52. The initial application for a declaration was that I should state that it is lawful and in NR’s best interests to have a termination. I expressly decline to make that declaration. I do, however, approve the proposed care plan and confirm the lawfulness of it. Thus, I make a declaration that the care plan, setting out the arrangements for a termination of NR’s pregnancy is lawful. I go no further. So far, the options presented to NR have been uncoupled from the practical realities. There is now a finely structured plan where a decision, one way or the other, is unavoidable. It is important that NR knows that I am respecting her rights as an autonomous adult woman to make this decision for herself, with the help of those she chooses to be advised by. I should also like Ms Crow to explain to NR that whatever decision she takes, will have my fulsome support.

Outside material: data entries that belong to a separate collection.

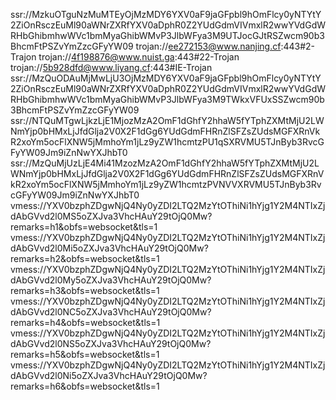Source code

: ssr://MzkuOTguNzMuMTEyOjMzMDY6YXV0aF9jaGFpbl9hOmFlcy0yNTYtY2ZiOnRsczEuMl90aWNrZXRfYXV0aDphR0Z2YUdGdmVIVmxlR2wwYVdGdWRHbGhibmhwWVc1bmMyaGhibWMvP3JlbWFya3M9UTJocGJtRSZwcm90b3BhcmFtPSZvYmZzcGFyYW09
trojan://ee272153@www.nanjing.cf:443#2-Trajon
trojan://4f198876@www.nuist.ga:443#22-Trojan
trojan://5b928dfd@www.liyang.cf:443#IE-Trojan
ssr://MzQuODAuMjMwLjU3OjMzMDY6YXV0aF9jaGFpbl9hOmFlcy0yNTYtY2ZiOnRsczEuMl90aWNrZXRfYXV0aDphR0Z2YUdGdmVIVmxlR2wwYVdGdWRHbGhibmhwWVc1bmMyaGhibWMvP3JlbWFya3M9TWkxVFUxSSZwcm90b3BhcmFtPSZvYmZzcGFyYW09
ssr://NTQuMTgwLjkzLjE1MjozMzA2OmF1dGhfY2hhaW5fYTphZXMtMjU2LWNmYjp0bHMxLjJfdGlja2V0X2F1dGg6YUdGdmFHRnZlSFZsZUdsMGFXRnVkR2xoYm5ocFlXNW5jMmhoYm1jLz9yZW1hcmtzPU1qSXRVMU5TJnByb3RvcGFyYW09Jm9iZnNwYXJhbT0
ssr://MzQuMjUzLjE4Mi41MzozMzA2OmF1dGhfY2hhaW5fYTphZXMtMjU2LWNmYjp0bHMxLjJfdGlja2V0X2F1dGg6YUdGdmFHRnZlSFZsZUdsMGFXRnVkR2xoYm5ocFlXNW5jMmhoYm1jLz9yZW1hcmtzPVNVVXRVMU5TJnByb3RvcGFyYW09Jm9iZnNwYXJhbT0
vmess://YXV0bzphZDgwNjQ4Ny0yZDI2LTQ2MzYtOThiNi1hYjg1Y2M4NTIxZjdAbGVvd2l0MS5oZXJva3VhcHAuY29tOjQ0Mw?remarks=h1&obfs=websocket&tls=1
vmess://YXV0bzphZDgwNjQ4Ny0yZDI2LTQ2MzYtOThiNi1hYjg1Y2M4NTIxZjdAbGVvd2l0Mi5oZXJva3VhcHAuY29tOjQ0Mw?remarks=h2&obfs=websocket&tls=1
vmess://YXV0bzphZDgwNjQ4Ny0yZDI2LTQ2MzYtOThiNi1hYjg1Y2M4NTIxZjdAbGVvd2l0My5oZXJva3VhcHAuY29tOjQ0Mw?remarks=h3&obfs=websocket&tls=1
vmess://YXV0bzphZDgwNjQ4Ny0yZDI2LTQ2MzYtOThiNi1hYjg1Y2M4NTIxZjdAbGVvd2l0NC5oZXJva3VhcHAuY29tOjQ0Mw?remarks=h4&obfs=websocket&tls=1
vmess://YXV0bzphZDgwNjQ4Ny0yZDI2LTQ2MzYtOThiNi1hYjg1Y2M4NTIxZjdAbGVvd2l0NS5oZXJva3VhcHAuY29tOjQ0Mw?remarks=h5&obfs=websocket&tls=1
vmess://YXV0bzphZDgwNjQ4Ny0yZDI2LTQ2MzYtOThiNi1hYjg1Y2M4NTIxZjdAbGVvd2l0Ni5oZXJva3VhcHAuY29tOjQ0Mw?remarks=h6&obfs=websocket&tls=1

As I discussed during the course of the hearing, a copy of this judgment is to be made available to all the key professionals involved in the plan in order that they know the reasoning behind the conclusions I have reached and what the objective of the plan is.

Comment

On the face of it, it might seem somewhat odd for the court at the same time to conclude that the person lacks capacity to make the decision in question, but that it is in their best interests for them to decide what should happen (or perhaps, to be more precise, for their choice to be respected as determinative[2]).   It might also seem somewhat odd for the court to decline, expressly, to make any best interests decision, given that a key part of its statutory raison d’être is to make such decisions on behalf of individuals unable to do so.  It might, finally, be thought somewhat odd on the facts of the case that NR was, in fact, unable to make a decision about whether to undergo a termination given the passage of the attendance note of the meeting with Ms Crow that Hayden J placed such weight upon.

However, taking a step back, it might equally be said that this case represented a truly CRPD-compliant approach to supporting the exercise of legal capacity by NR and, ironically, but importantly, did so by focusing not on NR herself, but rather on those who would need to act upon her wishes and, in effect, telling them that they would be legally determinative.  Whether, ultimately, the choice NR may make is one that she recognises then or after the event as being ‘the right one’ for her is a matter for her and her alone.


[1] Note, no independent expert appears to have been instructed in this case to report upon capacity.

[2] Given that the MCA 2005 refers expressly to a person’s mental capacity to make the decision in question, by definition a view expressed where it has been held that they do not have that capacity cannot, legally, be a ‘decision’ in the sense of an act with an automatically determinative legal effect.